The most abundant models will likely include the Tesla Model Y and Model 3, Hyundai Ioniq 5, Volkswagen ID.4, and Ford Mustang Mach-E. Plug-in hybrids, like the Jeep Wrangler 4xe, will also see a surge in availability. Automakers are already strategizing ways to manage this influx, potentially extending leases or offering discounted buyout options.
Dealers who adapt to cater to the growing demand for affordable EVs – including those new to the market or seeking reliable, certified pre-owned options with battery warranties – will likely succeed.
What Does This Mean for Current EV Owners?
If you own an EV and plan to trade it in, now is the time to do so. Popular models like the Tesla Model Y and Nissan Leaf will depreciate more rapidly in the coming years due to increased supply. While prices won’t collapse, the surge of off-lease vehicles will exert downward pressure on wholesale values.

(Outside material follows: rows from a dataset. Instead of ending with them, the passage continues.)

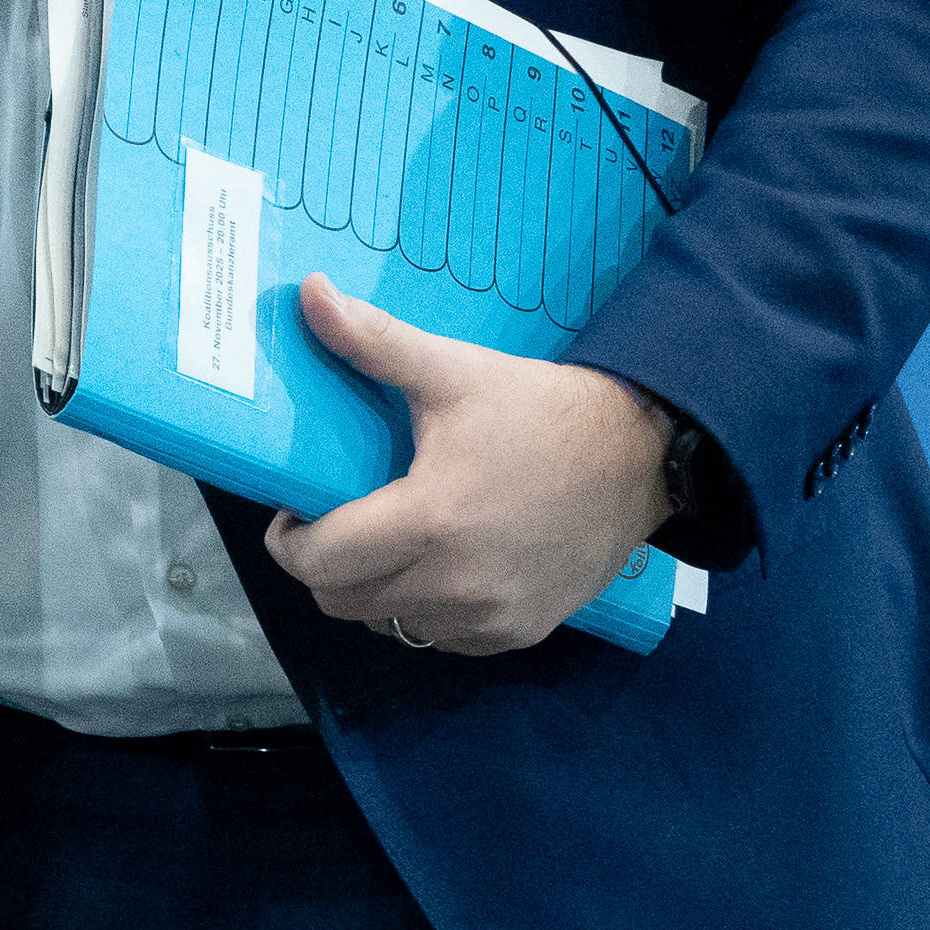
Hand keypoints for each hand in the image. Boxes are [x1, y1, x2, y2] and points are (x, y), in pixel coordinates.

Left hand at [261, 278, 667, 654]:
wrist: (640, 456)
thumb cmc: (541, 411)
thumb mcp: (455, 371)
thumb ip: (374, 341)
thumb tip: (308, 291)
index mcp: (430, 522)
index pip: (319, 564)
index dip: (289, 540)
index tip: (294, 509)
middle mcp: (457, 584)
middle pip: (343, 602)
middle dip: (322, 567)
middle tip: (334, 521)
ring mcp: (493, 616)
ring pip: (391, 625)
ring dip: (373, 591)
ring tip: (383, 541)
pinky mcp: (523, 631)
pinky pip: (444, 638)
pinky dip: (424, 611)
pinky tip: (434, 566)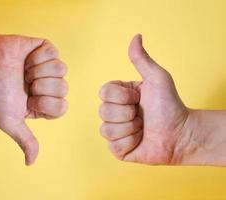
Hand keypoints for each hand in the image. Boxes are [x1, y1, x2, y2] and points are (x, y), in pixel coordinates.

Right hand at [0, 35, 67, 164]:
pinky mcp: (47, 50)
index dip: (44, 103)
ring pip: (61, 70)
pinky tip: (26, 59)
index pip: (62, 107)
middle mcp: (52, 87)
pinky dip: (36, 57)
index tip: (28, 99)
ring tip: (24, 71)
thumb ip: (25, 140)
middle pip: (64, 88)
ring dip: (37, 71)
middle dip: (40, 86)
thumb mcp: (10, 121)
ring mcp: (51, 68)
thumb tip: (31, 162)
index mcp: (47, 104)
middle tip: (24, 83)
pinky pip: (53, 53)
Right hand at [99, 35, 188, 164]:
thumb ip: (142, 59)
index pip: (103, 92)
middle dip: (128, 113)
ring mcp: (114, 131)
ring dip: (130, 129)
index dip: (123, 96)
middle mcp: (114, 112)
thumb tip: (136, 36)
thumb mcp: (157, 78)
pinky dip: (130, 143)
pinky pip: (113, 146)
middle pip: (103, 111)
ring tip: (143, 128)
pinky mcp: (118, 149)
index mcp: (118, 95)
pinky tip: (140, 140)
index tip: (139, 98)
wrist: (181, 133)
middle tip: (143, 115)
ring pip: (107, 129)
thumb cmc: (170, 105)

Conversely, the relative scarcity of gas-powered vehicles on used-car lots may drive up their prices, making used EVs even more attractive. This is a simple play of supply and demand: as EV inventory increases, their prices fall, while limited gas-car supply keeps their values higher.
In conclusion, 2026 promises a golden era for used EV buyers as lease returns flood the market, creating a buyer’s advantage. The shift is not just a market correction; it’s a consequence of a temporary subsidy program that reshaped the automotive landscape.